(319d) Rheology of Capillary Foams

Aqueous foams are ubiquitous; they appear in a variety of products and processes that span the cosmetics, food, material processing and energy industries. The versatile applicability of foams come as a result of their viscous and elastic properties; for example, foams are exploited as drilling fluids in enhanced oil recovery for their high viscosity. The understanding of foam properties through rheology has been very important to the effective application of foams in different processes and despite challenges of foam instability in foam rheology studies, numerous measurements on the viscoelasticity of foams have been reported. Quite recently, a new class of long-term stable foams called capillary foams have been discovered to create more stable foams than surfactant and particle stabilized foams. The unique architecture of these foams, containing oil-coated bubbles and a gelled network of oil-bridged particles, is expected to affect the rheology of these foams. However, capillary foam rheology and its deviations from traditional foam rheology have not been studied.

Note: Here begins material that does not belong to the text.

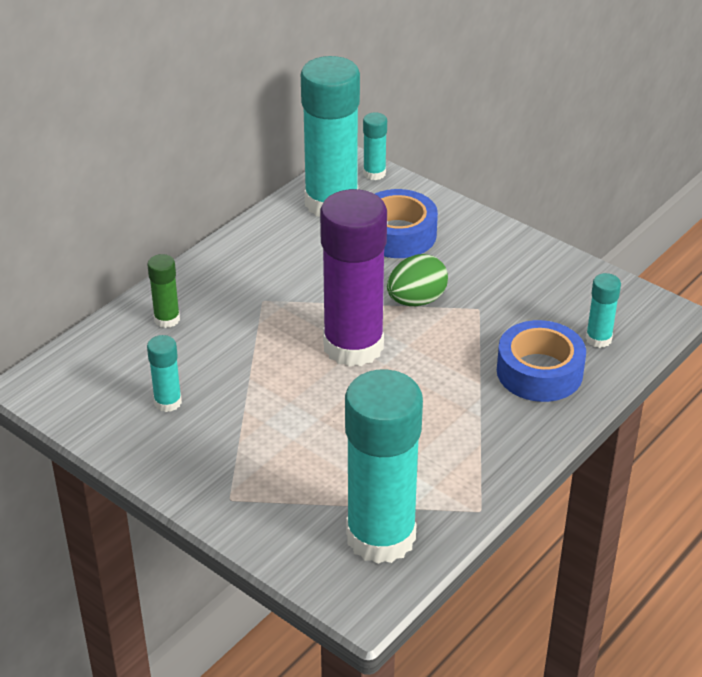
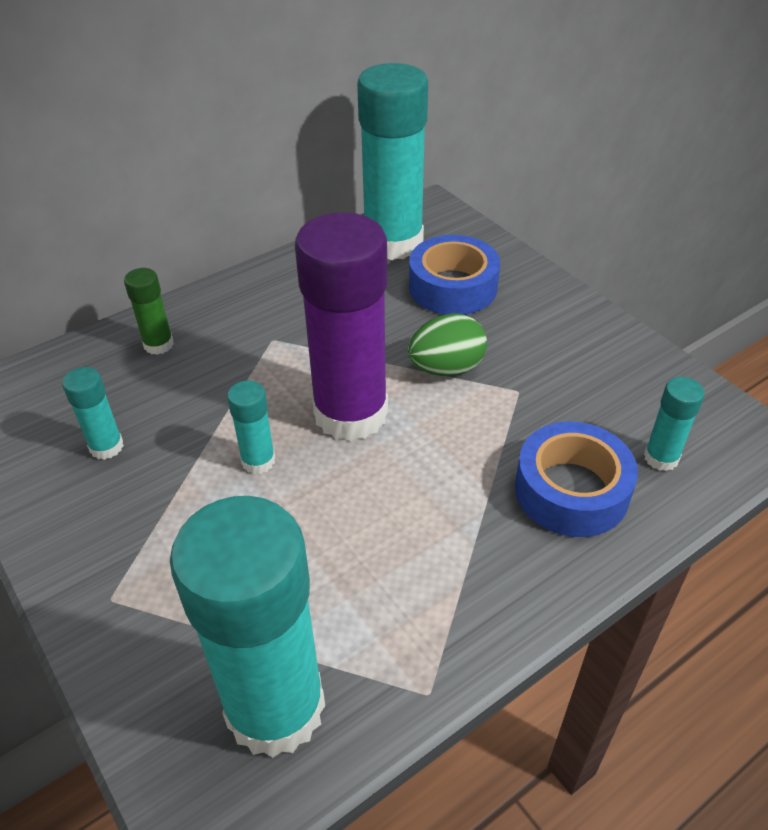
camera: 15 degrees right, 5 degrees up
turquoise glue stick [363,112,387,180] -> turquoise glue stick moved to [227,380,275,474]

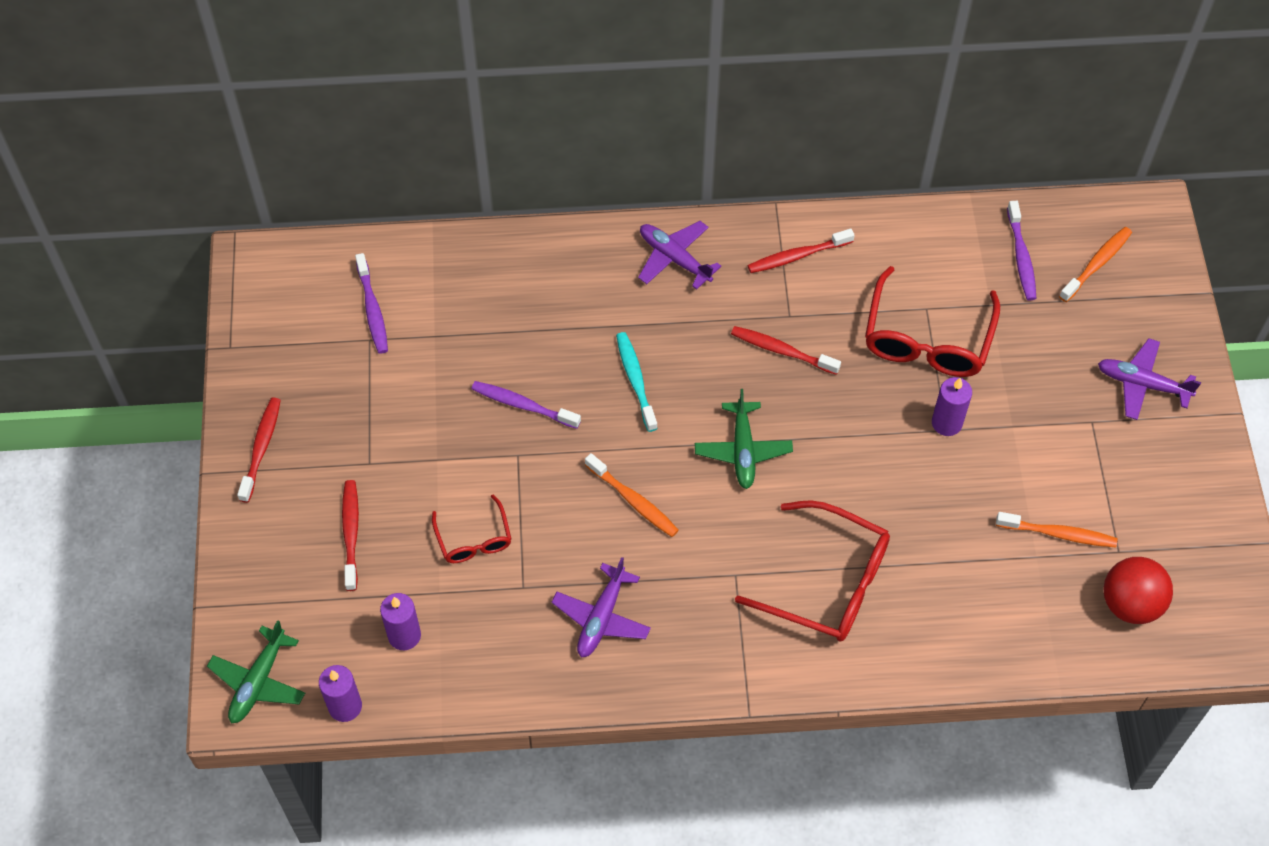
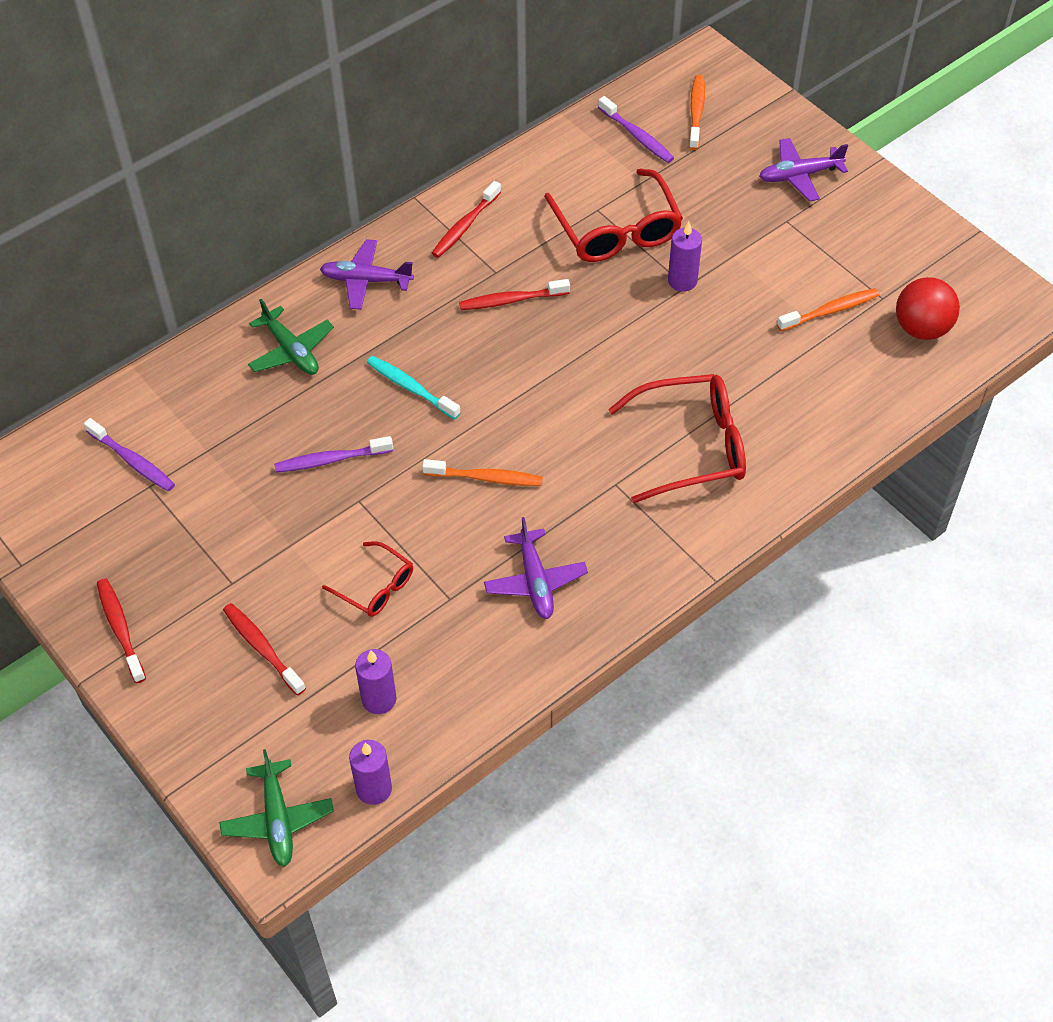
camera: 35 degrees left, 5 degrees down
green plane [695,389,793,489] -> green plane moved to [248,299,334,375]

In this work, we present rheological data on capillary foams. We study the viscoelastic properties of capillary foams by conducting different oscillatory and rotational tests. We compare and discuss our observations on capillary foam properties to the rheological properties reported for traditional aqueous foams and other soft materials. We observe that capillary foams, although significantly different in architecture and composition, have some similarities with conventional foams in their viscoelasticity. Lastly, we discuss, on the basis of the observed properties, the implications of these results and potential applications for capillary foams in tuning of processes and formulation of new foam products.